Nous avons été découvrir l’île Tristan, propriété du Conservatoire du Littoral entretenue par la Ville de Douarnenez, un jour où elle était librement accessible à pieds pendant 3h. Le timing était un peu serré mais nous avons quand même pu nous promener tranquillement dans cette île qui abritait autrefois l’une des trente-quatre conserveries qui ponctuaient le littoral. La maison de maître attenante était alors occupée par un usinier. Nous avons donc cheminé au milieu des allées bordées de murs de pierre, de cyprès et avons traversé divers lieux quelques peu mystérieux. En parlant de mystère : un trésor aurait été caché ici par le Seigneur de la Fontenelle, un maître de guerre sanguinaire qui a utilisé l’île vers 1595 pour y installer ses hommes et organiser ses pillages sur le littoral. Personne n’a retrouvé le butin à ce jour !

Le sentier des Plomarc’h

Nous avons aussi profité d’une fin d’après-midi (post-sieste !) pour aller nous balader sur une portion du GR 34,  le sentier des Plomarc’h, à Douarnenez. Celui-ci relie le port du Rosmeur à la plage du Ris, en passant dans la forêt et au-dessus de criques quasi désertes. Notre promenade (accessible en poussette) a débuté par la ferme pédagogique où l’on a pu observer gratuitement de nombreux animaux.
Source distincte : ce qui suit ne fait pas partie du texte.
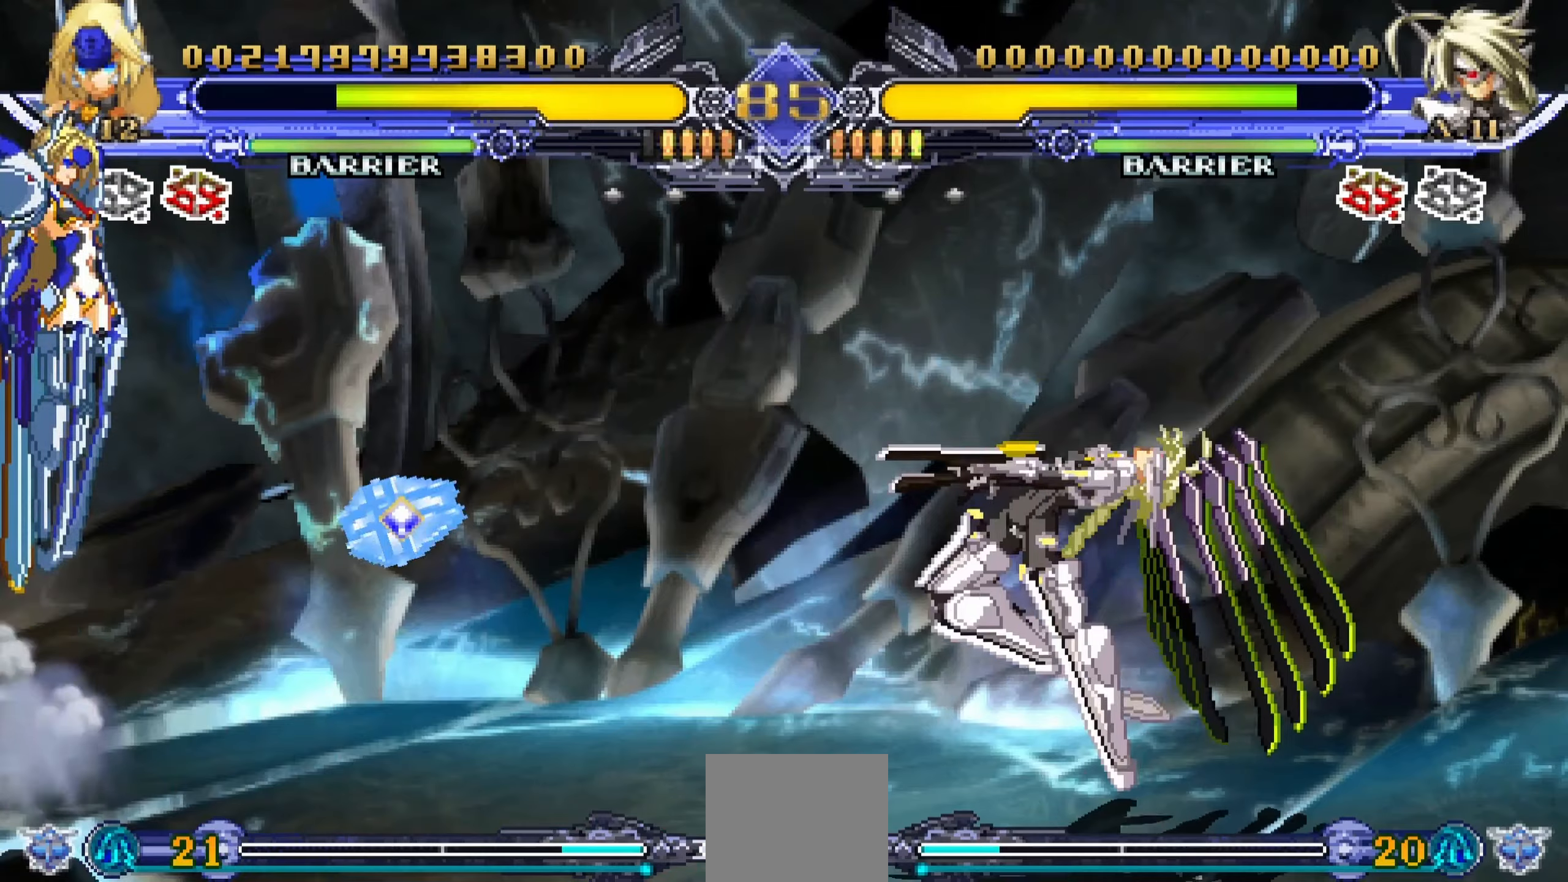
{"dt_ms": 500, "buttons": ["DPAD_RIGHT"], "events": [[83, "DPAD_UP", "up"], [366, "DPAD_LEFT", "up"], [450, "DPAD_RIGHT", "down"]]}
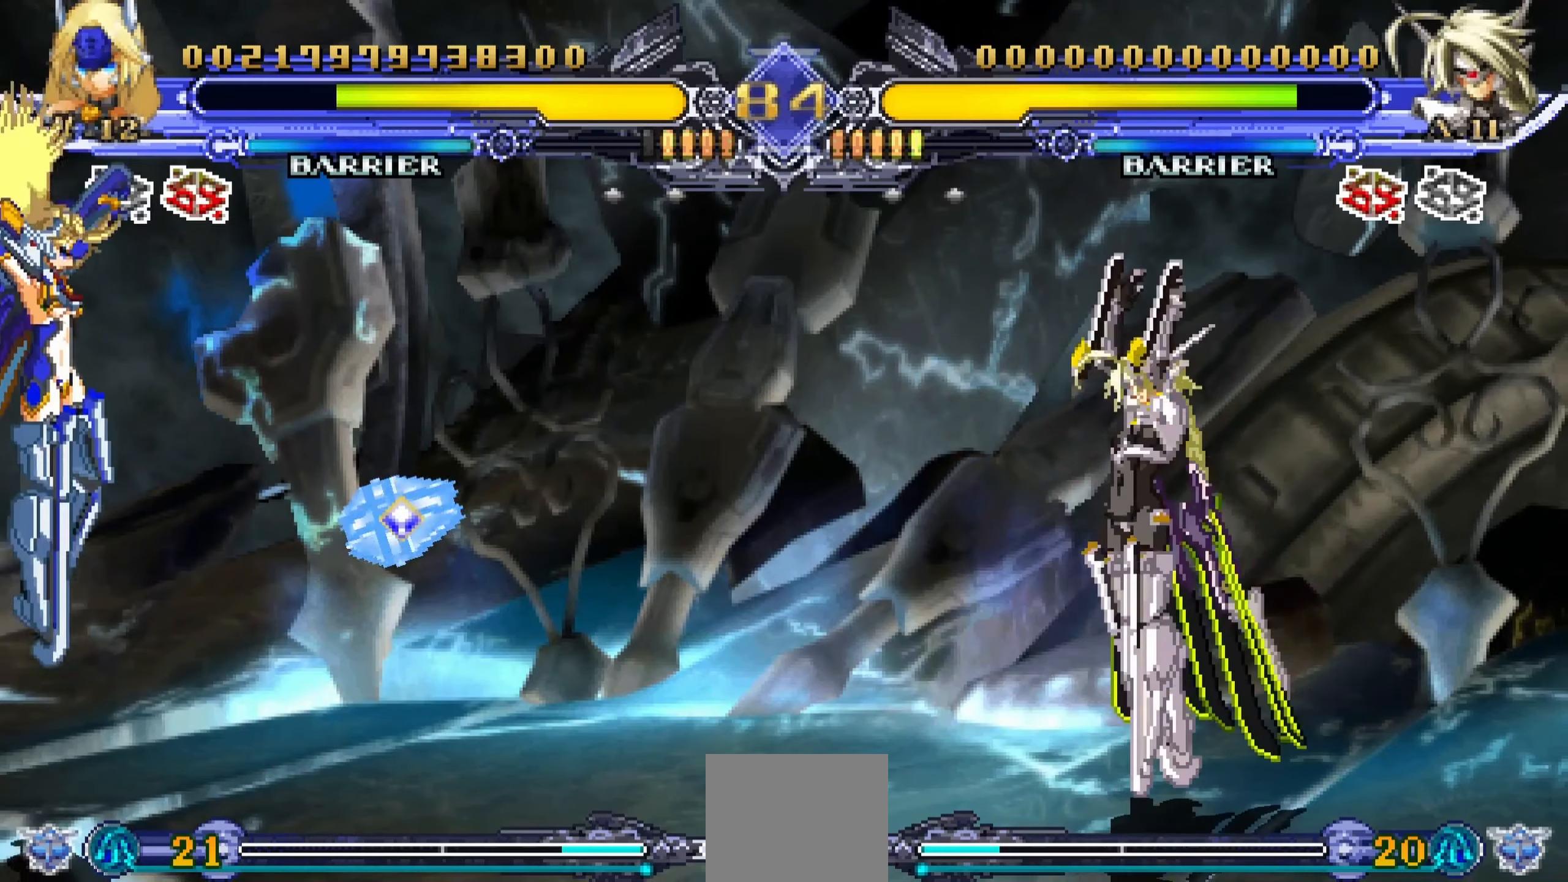
{"dt_ms": 500, "buttons": [], "events": [[50, "CROSS", "down"], [133, "CROSS", "up"], [183, "CROSS", "down"], [300, "CROSS", "up"], [333, "DPAD_RIGHT", "up"]]}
Puis nous avons rejoint les vestiges gallo-romains de cuves à salaison, dans lesquelles la sardine était transformée en garum (un condiment apprécié dans l’Antiquité). Nous avons ensuite fait demi-tour pour revoir la vue sur le quai du Grand Port de Douarnenez et le panorama sur la baie. Enfin, nous avons flâné dans l’ancien hameau de pêcheurs, qui comptait vingt-trois maisons en 1820. Les cinq maisons qui restent aujourd’hui abritent des gîtes. Nous avons beaucoup aimé cette endroit, si paisible et préservé qu’il en était magique !
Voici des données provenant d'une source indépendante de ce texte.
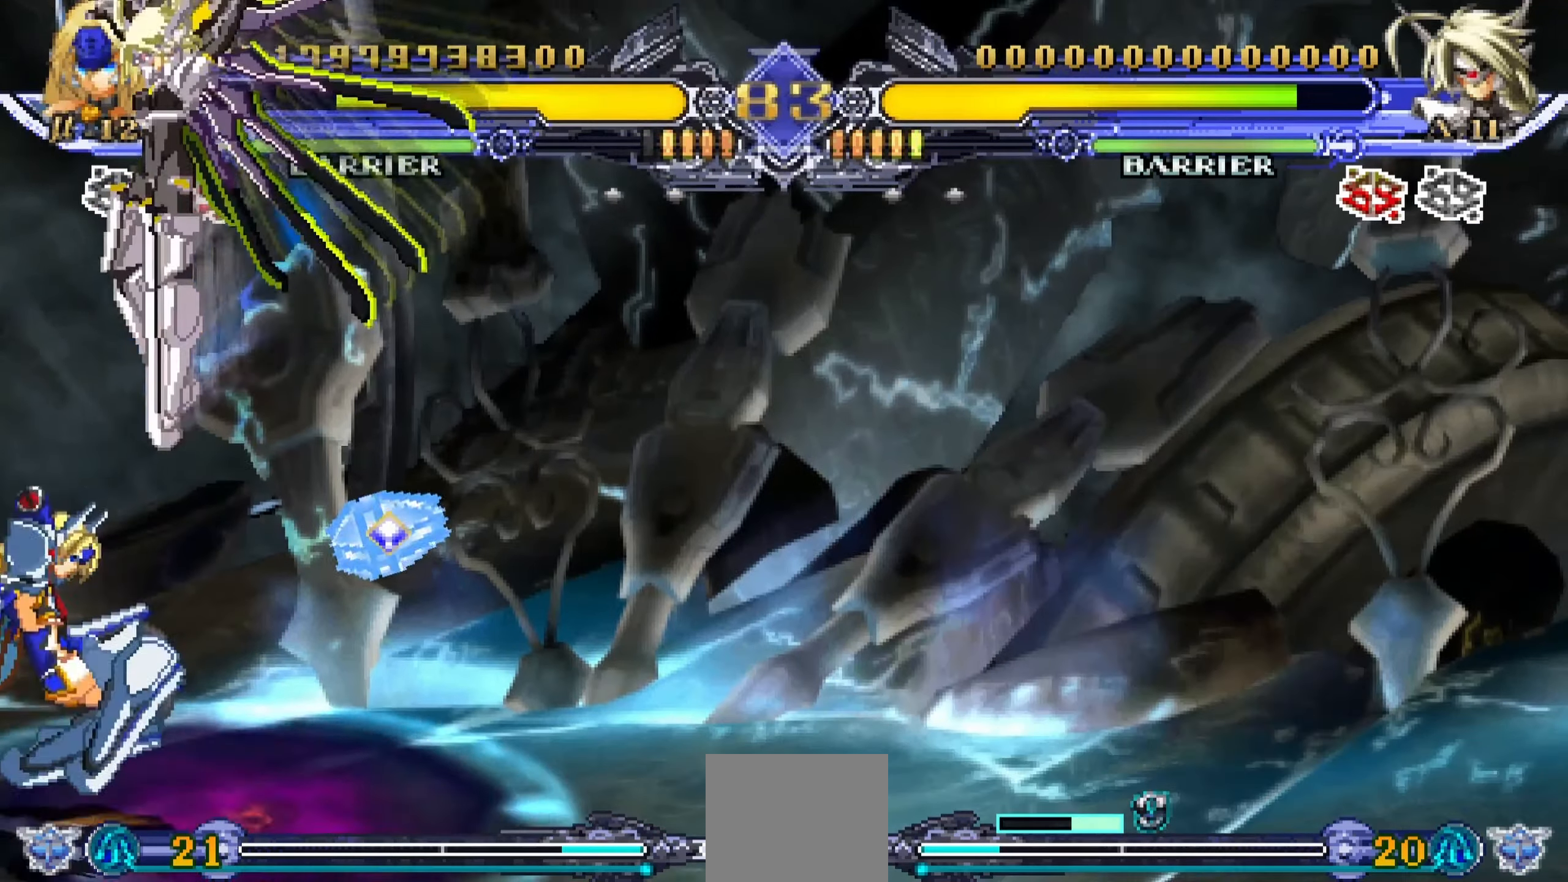
{"dt_ms": 500, "buttons": ["CROSS"], "events": [[133, "TRIANGLE", "down"], [250, "TRIANGLE", "up"], [300, "DPAD_DOWN", "up"], [316, "DPAD_LEFT", "up"], [366, "CROSS", "down"]]}
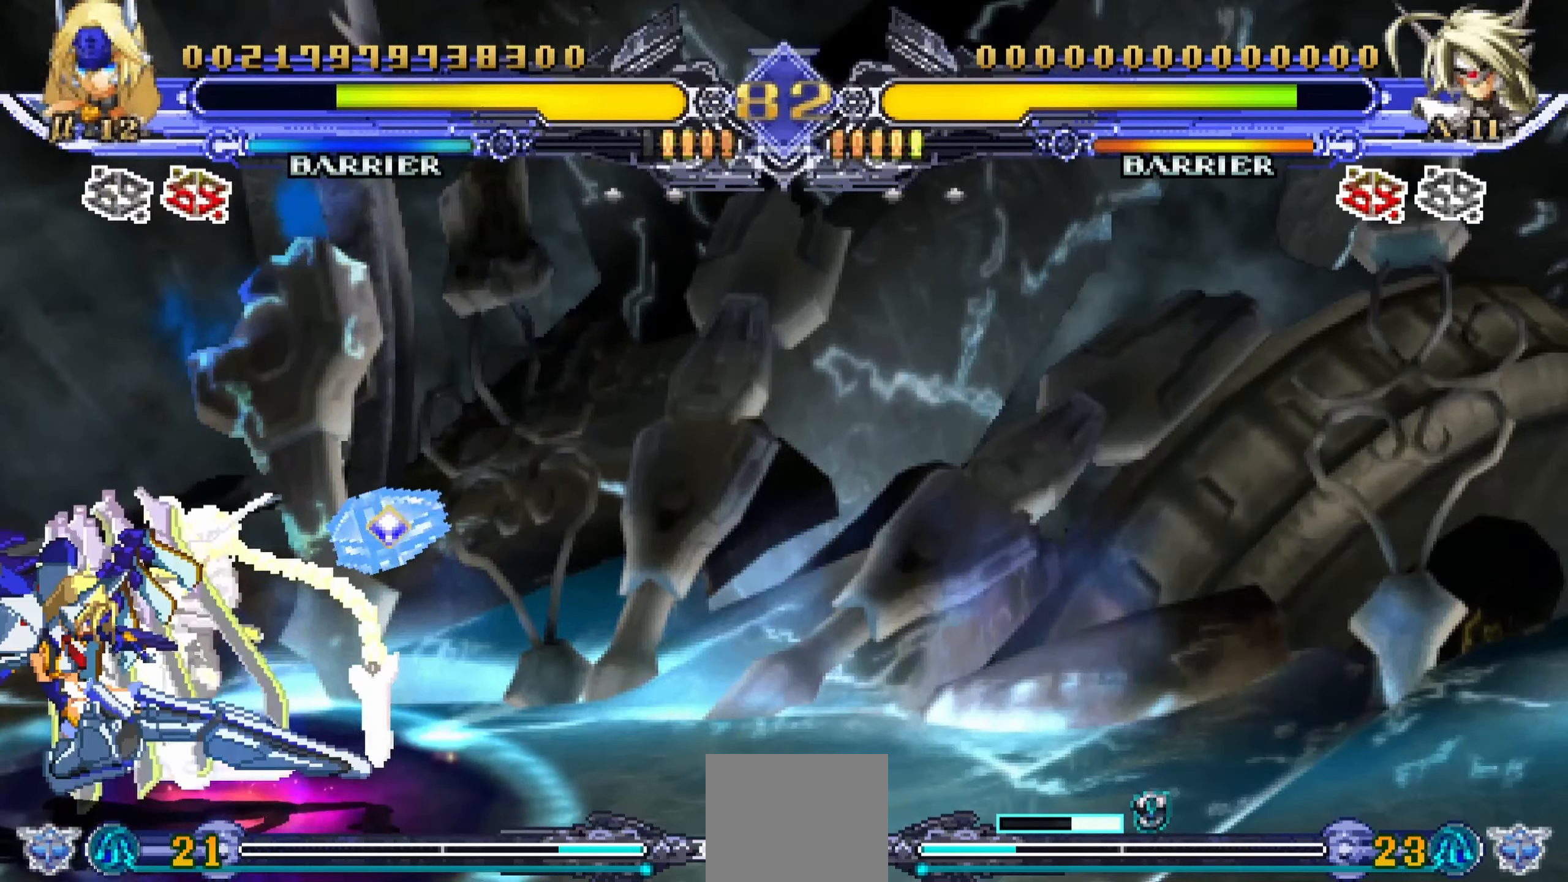
{"dt_ms": 500, "buttons": ["DPAD_DOWN", "DPAD_LEFT"], "events": [[16, "CROSS", "up"], [33, "DPAD_RIGHT", "down"], [83, "DPAD_DOWN", "down"], [133, "DPAD_RIGHT", "up"], [166, "DPAD_LEFT", "down"], [216, "DPAD_DOWN", "up"], [300, "CROSS", "down"], [316, "DPAD_LEFT", "up"], [450, "CROSS", "up"], [466, "DPAD_LEFT", "down"], [500, "DPAD_DOWN", "down"]]}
Le Port-musée de Douarnenez

Nous sommes enfin allés visiter le Port-musée de Douarnenez. Consacré aux bateaux, aux hommes et aux cultures maritimes de Bretagne et d’ailleurs, ce musée est une belle invitation au voyage. Il se déploie sur deux escapes. Le musée à quai présente une vingtaine de navires, ainsi que des expositions temporaires et un espace dédié aux conserveries de poisson. Flavien a beaucoup aimé déambuler au milieu des bateaux de travail et de plaisance exposés ici. Le musée à flot présente quant à lui sept bateaux dont quatre sont visitables : la gabare Dieu protège, le remorqueur Saint Denys, le caboteur Anna-Rosa et le baliseur Roi Gradlon. Une certaine émotion nous a envahit en les visitant tant la trace qu’ont laissé les pêcheurs sur ces bateaux est prégnante.

Hop, il est temps de revenir en 2019 ! J’ai beaucoup aimé me replonger dans ces souvenirs de vacances et retrouver les photos de mon petit bonhomme qui avait alors 16 mois ! J’espère que cet (énième) billet breton vous aura plu et qu’il vous aura donné envie d’aller faire un tour « au bout du monde » !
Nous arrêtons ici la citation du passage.